Tuesday, September 04, 2007

Removing decay from our lives

Grand Sweep Daily Reading: Hosea 7, 8, 9

Hosea 8:12 (NIV)

12 I wrote for them the many things of my law, but they regarded them as something alien.

Matthew 9:10-13 (NIV)

10 While Jesus was having dinner at Matthew’s house, many tax collectors and sinners came and ate with Him and His disciples. 11 When the Pharisees saw this, they asked His disciples, “Why does your teacher eat with tax collectors and sinners?” 12 On hearing this, Jesus said, “It is not the healthy who need a doctor, but the sick. 13 But go and learn what this means: ‘I desire mercy, not sacrifice.’ For I have not come to call the righteous, but sinners.”

Good morning!

I have a hard time visiting the dentist. It is on my top ten list of my least favorite things I do every six months. I’ve been blessed with healthy teeth for the most part. I’ve only had four fillings in my life, and each filling came about as a result of a pregnancy. I’ve had more than my fair share of orthodontia. I sported braces, head gear and rubber bands for five long years – all during junior high and high school. After five extractions and the surgical removal of four impacted wisdom teeth, the braces came off just six months before my wedding. The doctor begged me to wear a retainer, but I was far too vain for that. Over the years, my teeth have slowly shifted to a modified, imperfect alignment.

The dentist’s job is to identify and manage tooth decay. He does this by probing each tooth with a sharp instrument designed to locate weak spots in the enamel. He scrapes plaque build up and identifies areas of gingivitis along the gum beds. The exam can be torture, especially for someone like me. I tend to produce an awful lot of plaque. It’s a hard thing to expose my weaknesses to the dentist. After he completes the initial examination, a dental hygienist begins the process of cleaning my teeth. This sometimes takes up to an hour. The removal of built-up plaque is painful. The cold spray of the water makes each tooth ache. I brush and floss twice a day, so I often find myself wondering how this can build up so quickly. Once the torture ends, I leave the dentist office with a clean and shiny smile, happy to have survived yet another office visit.

The removal of sin and decay in our lives is a painful process. God’s Word is the probe that locates and identifies the sin that causes eternal decay in our lives. When His Word exposes our sin for what it truly is, the experience can be quite embarrassing. Hosea spoke God’s Word to His people, but they thought it had to be meant for someone other than them. After all, they were keeping their daily checkups with God. While going through their daily rituals and sacrifices, it wasn’t enough to keep the build up of sin and decay away. It would take more than just a daily habit to change their hearts and heal the sin that had eroded their lives.
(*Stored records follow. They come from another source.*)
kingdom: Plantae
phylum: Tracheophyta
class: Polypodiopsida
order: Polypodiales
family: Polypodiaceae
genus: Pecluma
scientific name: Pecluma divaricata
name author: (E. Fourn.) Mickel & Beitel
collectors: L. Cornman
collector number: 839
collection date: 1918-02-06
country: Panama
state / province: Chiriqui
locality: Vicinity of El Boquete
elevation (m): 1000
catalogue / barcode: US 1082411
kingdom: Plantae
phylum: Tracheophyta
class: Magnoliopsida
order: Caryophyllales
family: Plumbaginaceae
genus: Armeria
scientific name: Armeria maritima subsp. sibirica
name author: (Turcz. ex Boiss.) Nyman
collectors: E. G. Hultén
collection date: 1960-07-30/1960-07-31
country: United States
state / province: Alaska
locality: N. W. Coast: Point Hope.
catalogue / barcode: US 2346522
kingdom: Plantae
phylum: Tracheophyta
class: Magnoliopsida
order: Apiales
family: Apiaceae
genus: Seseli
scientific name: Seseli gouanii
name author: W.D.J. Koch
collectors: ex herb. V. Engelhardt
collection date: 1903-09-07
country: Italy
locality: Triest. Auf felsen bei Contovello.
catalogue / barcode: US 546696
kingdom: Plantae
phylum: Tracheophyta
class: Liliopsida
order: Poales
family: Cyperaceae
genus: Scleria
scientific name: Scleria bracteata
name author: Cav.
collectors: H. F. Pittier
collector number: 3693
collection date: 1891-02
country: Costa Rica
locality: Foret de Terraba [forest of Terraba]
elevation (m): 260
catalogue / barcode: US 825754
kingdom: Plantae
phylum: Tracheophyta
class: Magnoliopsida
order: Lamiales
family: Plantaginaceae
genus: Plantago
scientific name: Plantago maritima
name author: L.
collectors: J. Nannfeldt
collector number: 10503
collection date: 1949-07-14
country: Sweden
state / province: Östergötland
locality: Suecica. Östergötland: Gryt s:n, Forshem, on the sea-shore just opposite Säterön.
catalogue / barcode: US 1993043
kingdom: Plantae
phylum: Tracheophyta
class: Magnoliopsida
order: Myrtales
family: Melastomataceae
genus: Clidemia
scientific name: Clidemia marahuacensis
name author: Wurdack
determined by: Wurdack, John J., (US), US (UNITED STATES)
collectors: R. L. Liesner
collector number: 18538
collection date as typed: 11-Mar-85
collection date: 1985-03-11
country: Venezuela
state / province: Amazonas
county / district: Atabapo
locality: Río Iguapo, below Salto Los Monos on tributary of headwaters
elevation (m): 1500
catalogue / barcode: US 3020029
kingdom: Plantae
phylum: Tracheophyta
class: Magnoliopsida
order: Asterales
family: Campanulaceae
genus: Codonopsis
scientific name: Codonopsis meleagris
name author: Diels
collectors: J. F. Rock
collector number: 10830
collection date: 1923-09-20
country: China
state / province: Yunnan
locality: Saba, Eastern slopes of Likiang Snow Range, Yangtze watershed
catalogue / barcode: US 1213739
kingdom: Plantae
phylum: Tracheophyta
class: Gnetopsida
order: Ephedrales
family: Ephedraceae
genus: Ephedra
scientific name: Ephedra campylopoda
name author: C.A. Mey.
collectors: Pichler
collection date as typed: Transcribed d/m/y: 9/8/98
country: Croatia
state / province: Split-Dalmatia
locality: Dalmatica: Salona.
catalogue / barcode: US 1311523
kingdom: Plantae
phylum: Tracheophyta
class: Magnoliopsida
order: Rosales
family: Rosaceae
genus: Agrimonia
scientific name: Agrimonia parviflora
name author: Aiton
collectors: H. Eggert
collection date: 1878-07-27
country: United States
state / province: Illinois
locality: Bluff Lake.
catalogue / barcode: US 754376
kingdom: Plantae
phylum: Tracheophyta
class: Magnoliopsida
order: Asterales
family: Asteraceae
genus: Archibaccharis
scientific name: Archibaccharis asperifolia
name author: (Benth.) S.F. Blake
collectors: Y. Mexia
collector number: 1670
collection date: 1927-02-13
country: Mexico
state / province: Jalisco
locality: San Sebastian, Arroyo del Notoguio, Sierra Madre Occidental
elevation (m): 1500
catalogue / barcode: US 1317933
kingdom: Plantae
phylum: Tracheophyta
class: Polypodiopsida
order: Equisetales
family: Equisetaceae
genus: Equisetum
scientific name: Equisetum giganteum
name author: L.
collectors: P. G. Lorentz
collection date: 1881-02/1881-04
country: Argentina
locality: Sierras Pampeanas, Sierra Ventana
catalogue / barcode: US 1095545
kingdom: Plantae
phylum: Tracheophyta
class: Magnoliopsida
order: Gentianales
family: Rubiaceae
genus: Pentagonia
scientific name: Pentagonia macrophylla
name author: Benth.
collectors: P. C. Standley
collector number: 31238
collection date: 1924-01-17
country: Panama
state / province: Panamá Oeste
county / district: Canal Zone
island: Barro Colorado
The Pharisees could not accept a Savior who spent His days eating with tax collectors and sinners. Why would Jesus associate with them? The Lord heard the Pharisees’ words and replied, “I desire mercy, not sacrifice. For I have not come to call the righteous, but sinners.”

Like a double-edged sword, the Word of God is intended to identify the decay in our hearts. We deceive ourselves when we believe that our daily ritual worship is something precious to God. He expects to see a healthy change emerge as a result of our daily worship and praise. Only He can break the hardened shell covering our hearts by the power of His redeeming love. God wants us to have mercy, compassion, feeling, and a genuine sense of caring for the world around us. We are all His children, and He expects us to love each other in the same way He loves every one of us.

Once the dentist eliminates the decay from our teeth, we celebrate a clean mouth and a fresh, healthy start once again. When God’s Word identifies and removes the sinful decay in our hearts, we become the grateful beneficiaries of a new life, a fresh start, and a softened, merciful heart.

God’s Word is not just for your neighbor. His Word is meant for you and me today. Won’t you open the Book and allow Christ to remove the decay and stains that have built up in your heart for far too long?

Grace and peace,

Deb Spaulding


Pray for: a good scrubbing! God can scrape out the decay and buildup of sin in your life. He can remove it if you will let Him. The Word of God speaks! Won’t you let the Savior of the world spend some time probing your heart this morning?